One interpretation is that people simply want to use their favored client, say, Eudora or Outlook for email. In order to do that, and remain within the design considerations that animate the IRIS implementation, someone would have to instrument those applications such that IRIS can be made aware of semantic events such as new email arrived, read, deleted, and so forth. IRIS would need the ability to cause such clients to display emails selected by users during other IRIS events, such as selecting an email related to some other activity, say, a project or task. That’s a tall task, instrumenting individual clients. Budget constraints often dictate what goes into IRIS; in the case of email clients, the Mozilla client was chosen for its usability and similarity to most other popular email clients.

Another interpretation is that people would rather not have all their clients loaded in one unified framework, as is presently the case. They would rather have each client available to move around on the desktop, or to close when not needed. That particular interpretation is presently subject to much discussion within the IRIS team. Watch this space for more developments surrounding the second interpretation.

Opening IRIS

This post will necessarily be short, simple, and mildly historic in nature, to answer the quesiton: What is IRIS?.
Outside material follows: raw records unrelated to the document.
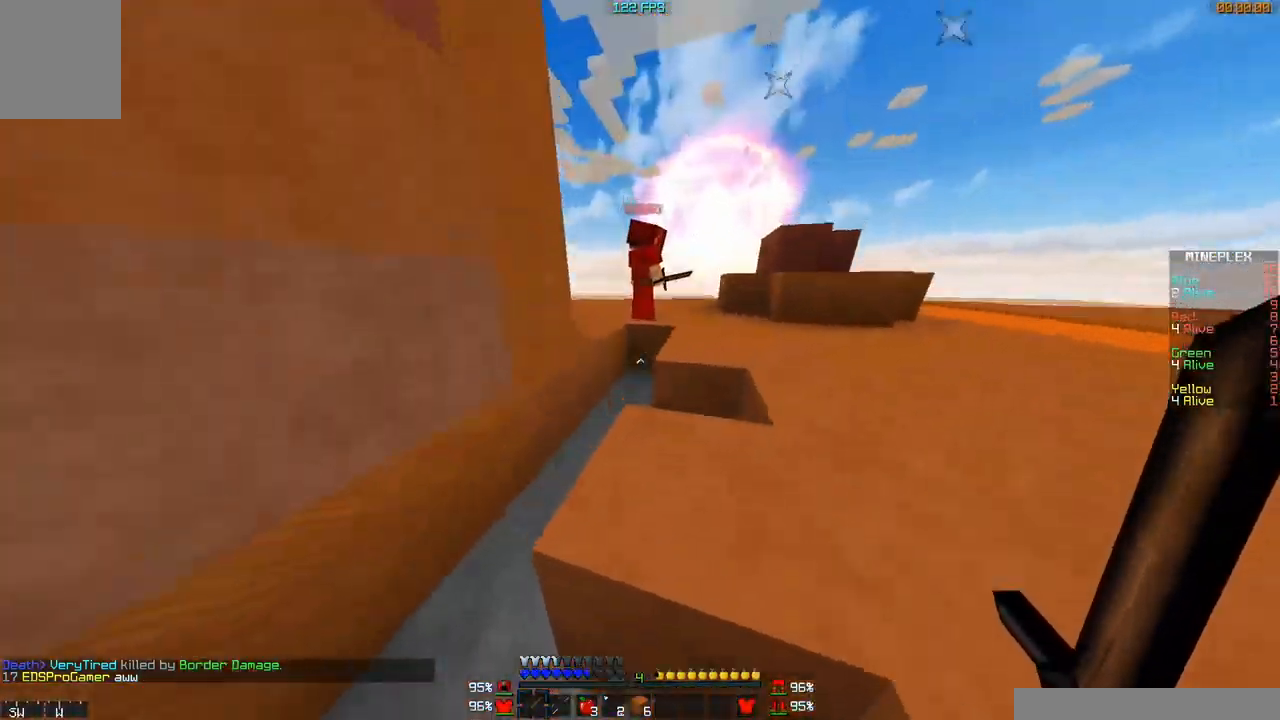
{"keys": ["d", "w"], "mouse": [], "events": []}
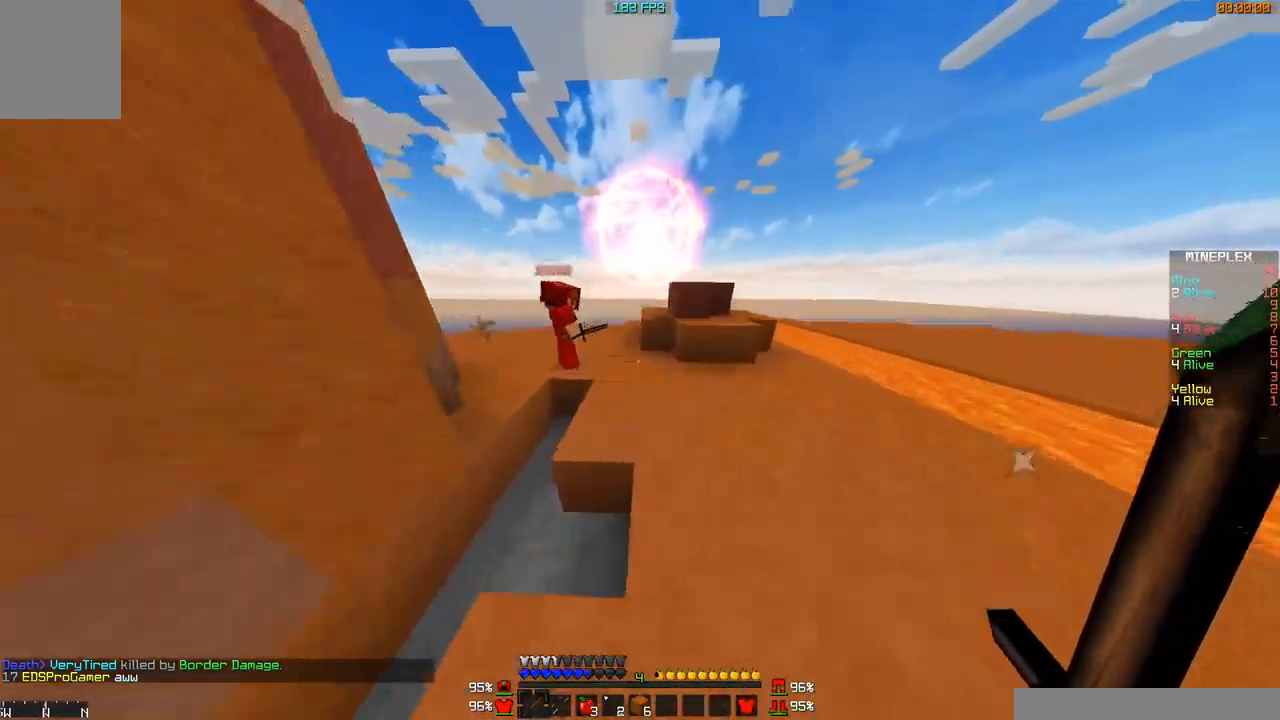
{"keys": ["w"], "mouse": [], "events": [[183, "d", "up"]]}
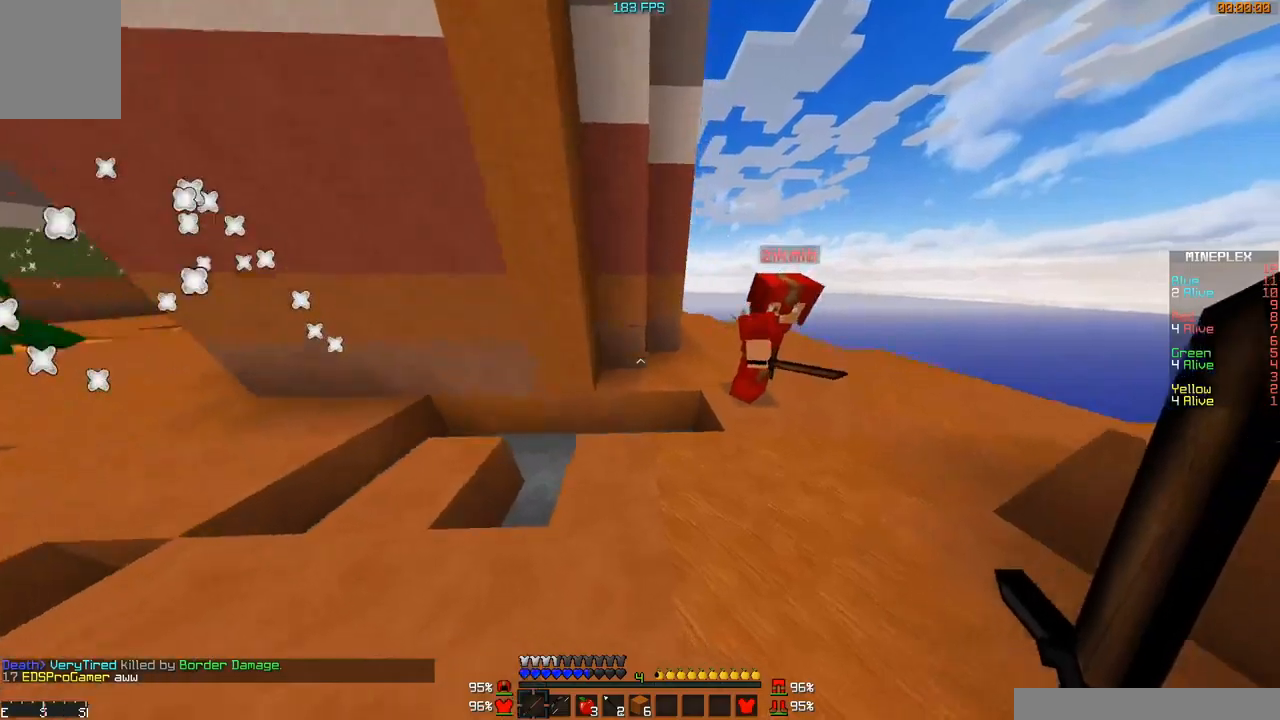
{"keys": ["w"], "mouse": [], "events": [[134, "d", "down"], [334, "d", "up"]]}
IRIS is a semantic desktop application created by researchers at SRI International and at universities around the United States. IRIS has been created to serve as a user interface and knowledge base for the CALO project. During development, we determined that the IRIS project was based originally on a number of open source projects and could easily be released to the open source community as a complete package. IRIS is, at once, a framework for plug-in applications and services, and a large and growing collection of such applications and services. Of particular interest to developers is the machine learning framework included in the project.

Source code to all components of the IRIS project will be made available following the next milestone build. That build will occur once the latest round of refactoring and cleanup of the source tree has been completed; we expect that to occur in mid January, 2006.

In this blog, several authors will contribute thoughts about the IRIS project, its evolution, the community of IRIS developers and users, and open source technologies in general. We expect to cover topics that include user interface, knowledge representation, machine learning, and more.